I have already annotated some data for a NER. Is it possible to change the tokenizer after the annotation is done and keep the annotations?

This is tricky territory because it might be the case that some of your NER annotations no longer fit the new tokens. Could you elaborate more on your situation? Why do you need to change your tokeniser?

I would like to use a NER in the chemical field. An adapted tokenizer, which for example does not tear apart chemical formulas and treats them as an independent entity, should perform better. However, I am also quite new in the field and could only get this information from the literature.

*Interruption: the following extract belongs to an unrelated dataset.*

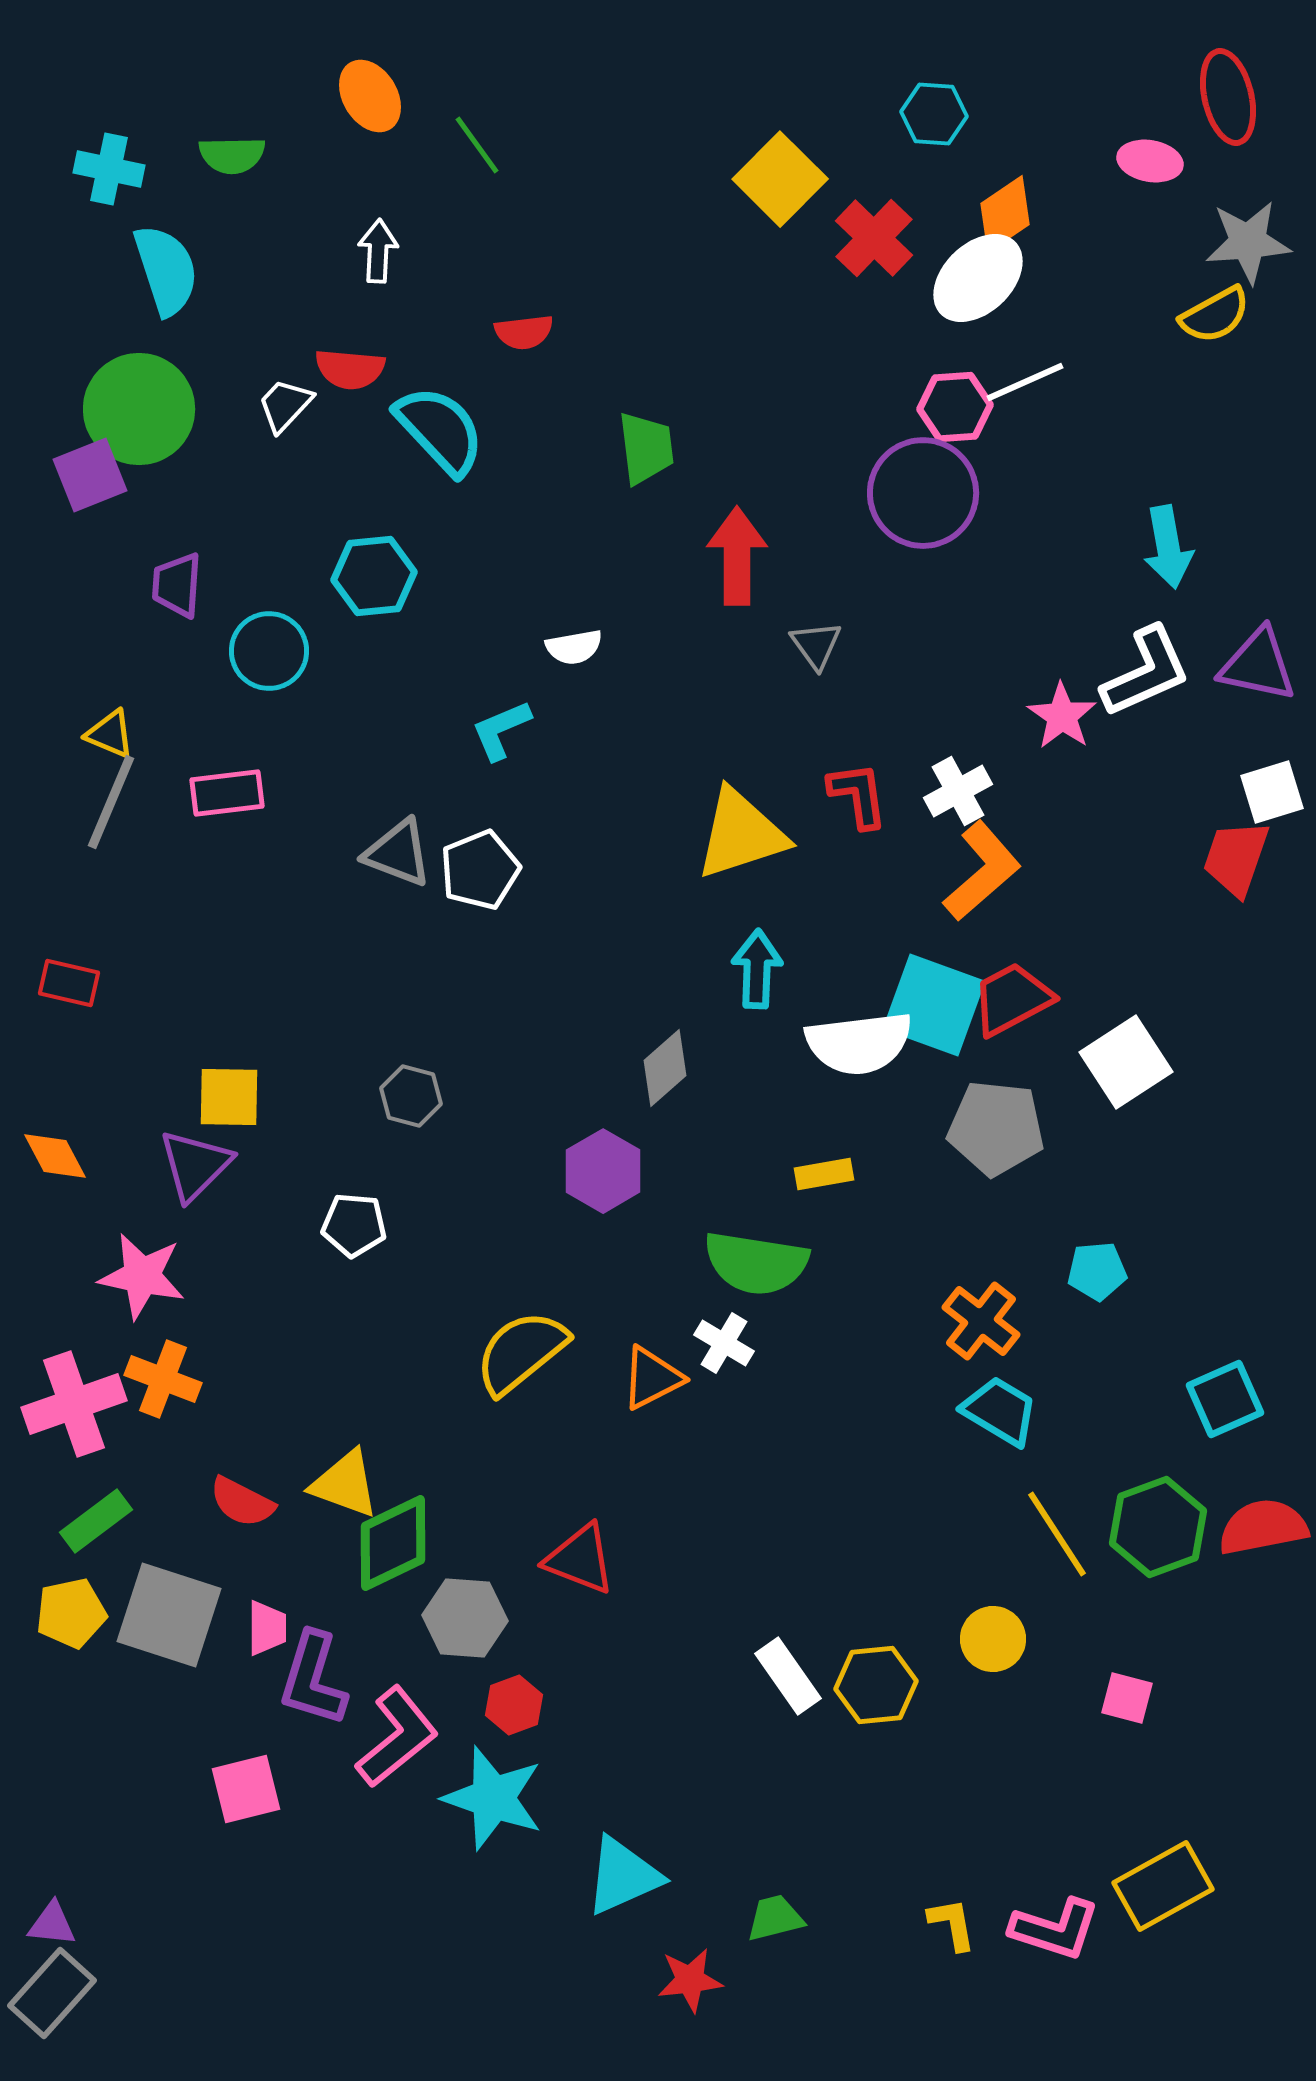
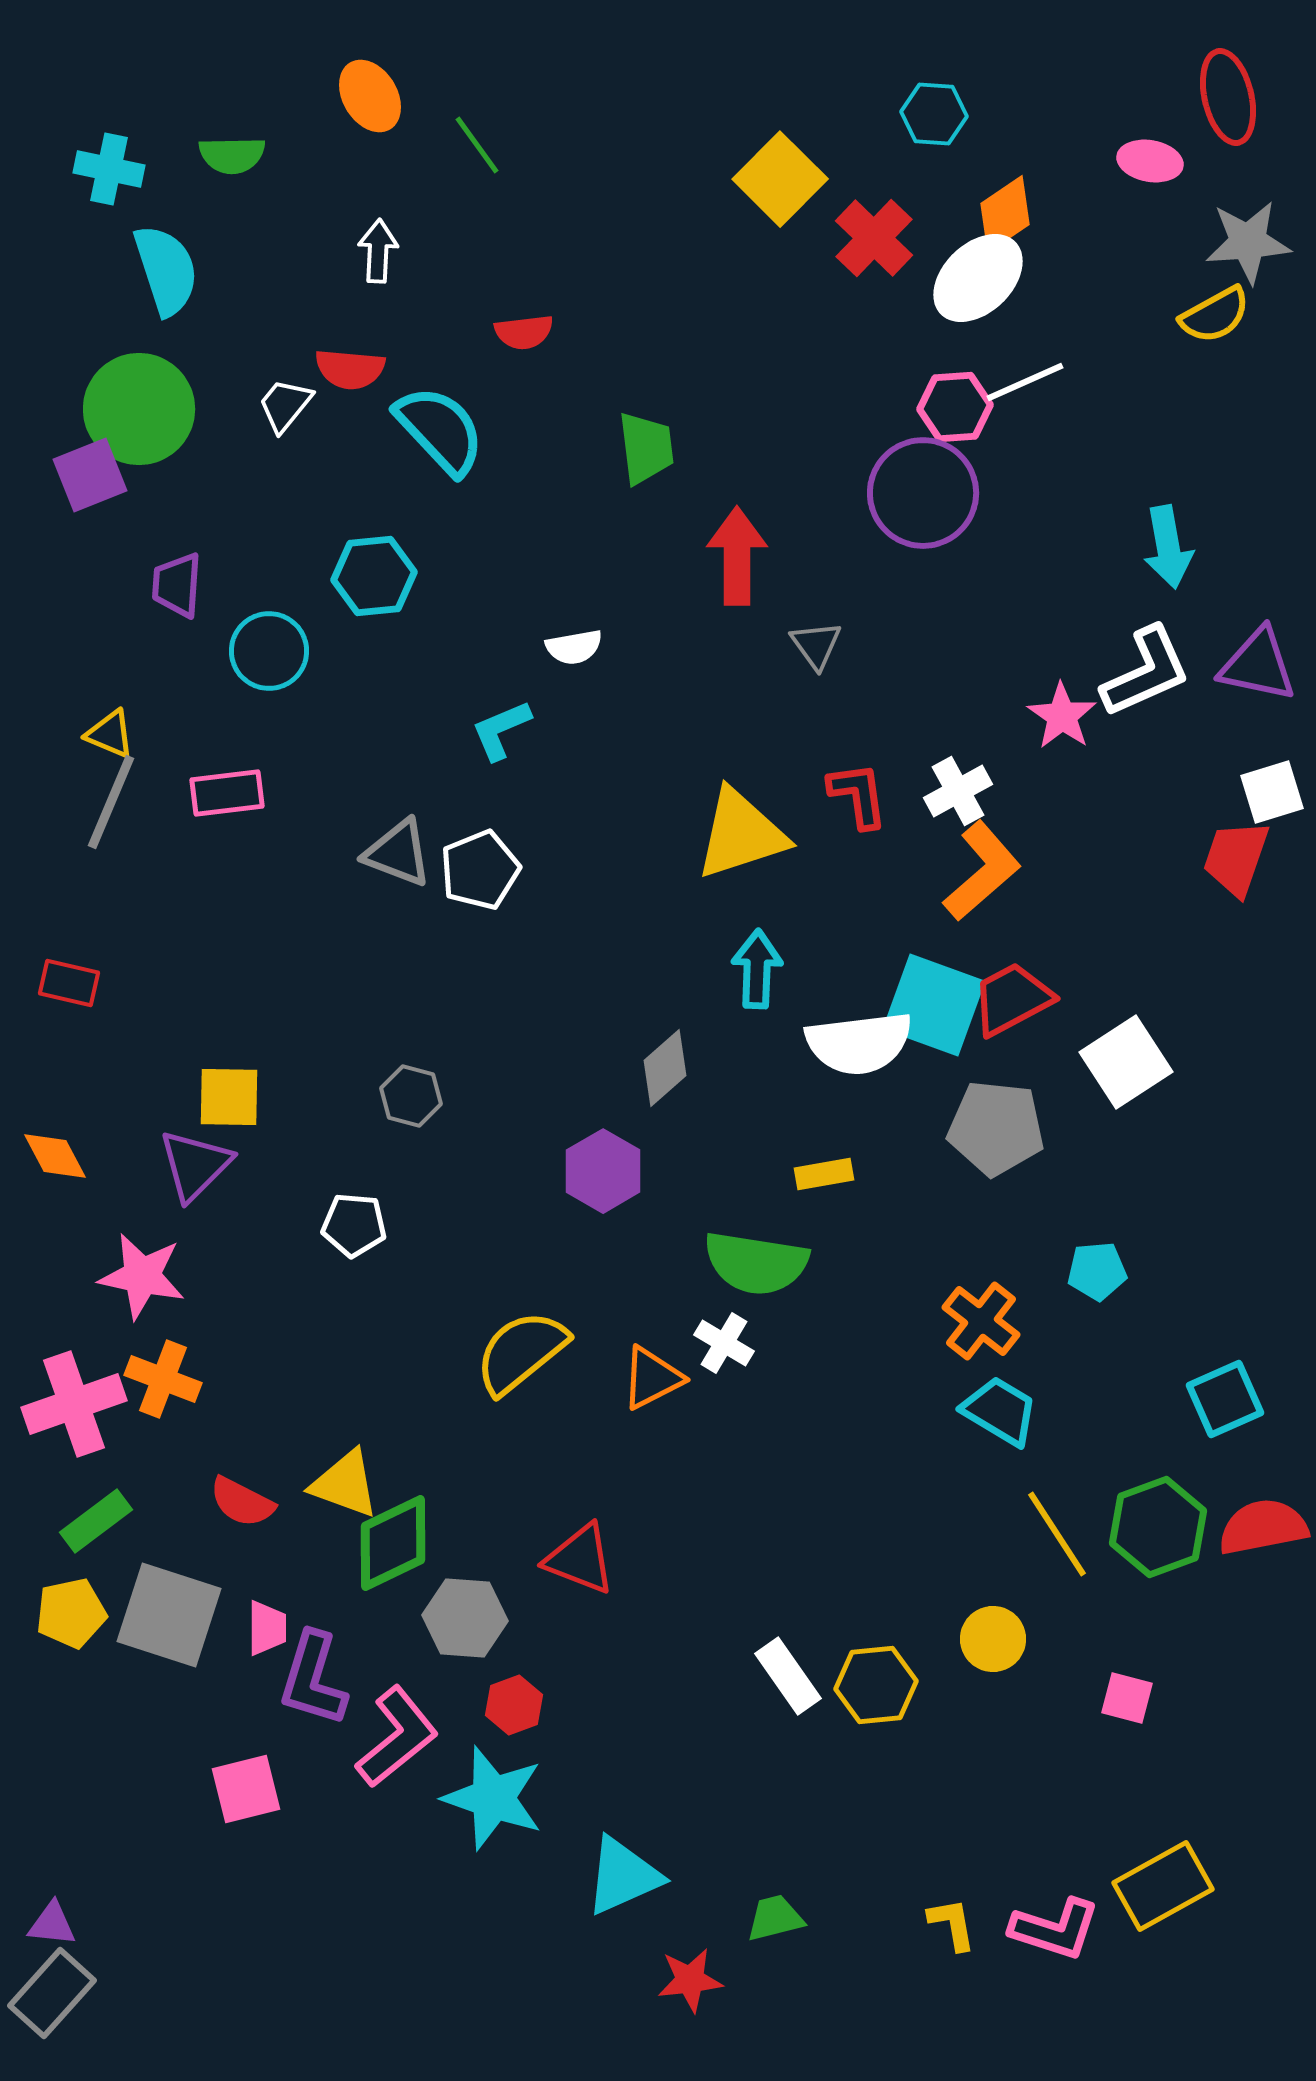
white trapezoid at (285, 405): rotated 4 degrees counterclockwise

So theoretically, you can't assume that you can change the tokenizer without consequences. However, if the retokenization is well understood, you might be able to write a Python script to handle it.

Do you have an illustrative example by any chance?

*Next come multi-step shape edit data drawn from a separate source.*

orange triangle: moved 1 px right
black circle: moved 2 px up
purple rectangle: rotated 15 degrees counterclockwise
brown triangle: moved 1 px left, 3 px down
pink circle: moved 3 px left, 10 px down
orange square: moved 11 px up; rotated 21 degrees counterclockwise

This publication discusses the topic in more detail. Here you can also see an example. A tokenizing according to the rules of the ChemDataExtractor would be very helpful, because it is often used in the literature. Here are suitable links to it:

Thanks for your help!

I glanced at the examples, and I agree it's an interesting problem. A big part of the issue seems that there's not a perfect standard for writing chemical bonds in text.

If you have a spaCy tokenizer at the ready, I might be able to help think along, but I think it would be good to collect a dataset to evaluate your custom tokeniser. You can set up ner.manual to use character based annotation which can help a lot here.

I'm also wondering if it might be more useful to have a system where you first detect the chemical reference in the text and that you then parse it separately. I'm not familiar enough with the domain to judge if this is practical though.

1 Like

Here is one way to implement the rules with a SpaCy tokenizer: cde2.1-ner-supplementary/alt_tokenizers.py at master · ti250/cde2.1-ner-supplementary · GitHub

However, I am not able to implement this with my already annotated data. My text does not contain many chemical formulas. However, it would still be very good if the rules of this tokenizer could be applied.

@koaning Do you think it is possible with the code from GitHub from my post above?

hi @yllwpr!

@koaning is out for a few weeks on parental duties.

I glanced at the problem and I think that GitHub link is promising to implement the rules of ChemDataExtractor. You mentioned you haven't been able to try it out since your data doesn't have any chemical formulas. Have you tried to see if it works one a few test cases (e.g., examples provided in the link you previously sent)? Are you having any other problems?

If you're having issues thinking about spaCy tokenizers, you may also want to consider posting on the spaCy community discussion site. The spaCy team answers posts from that site and they have a lot experience with tokenizers.

1 Like

Thanks for your feedback. Yes I was able to test it. It's now a matter of converting the already annotated data to the new tokenizer. Maybe I will ask about this in the SpaCy community. Thanks for the help!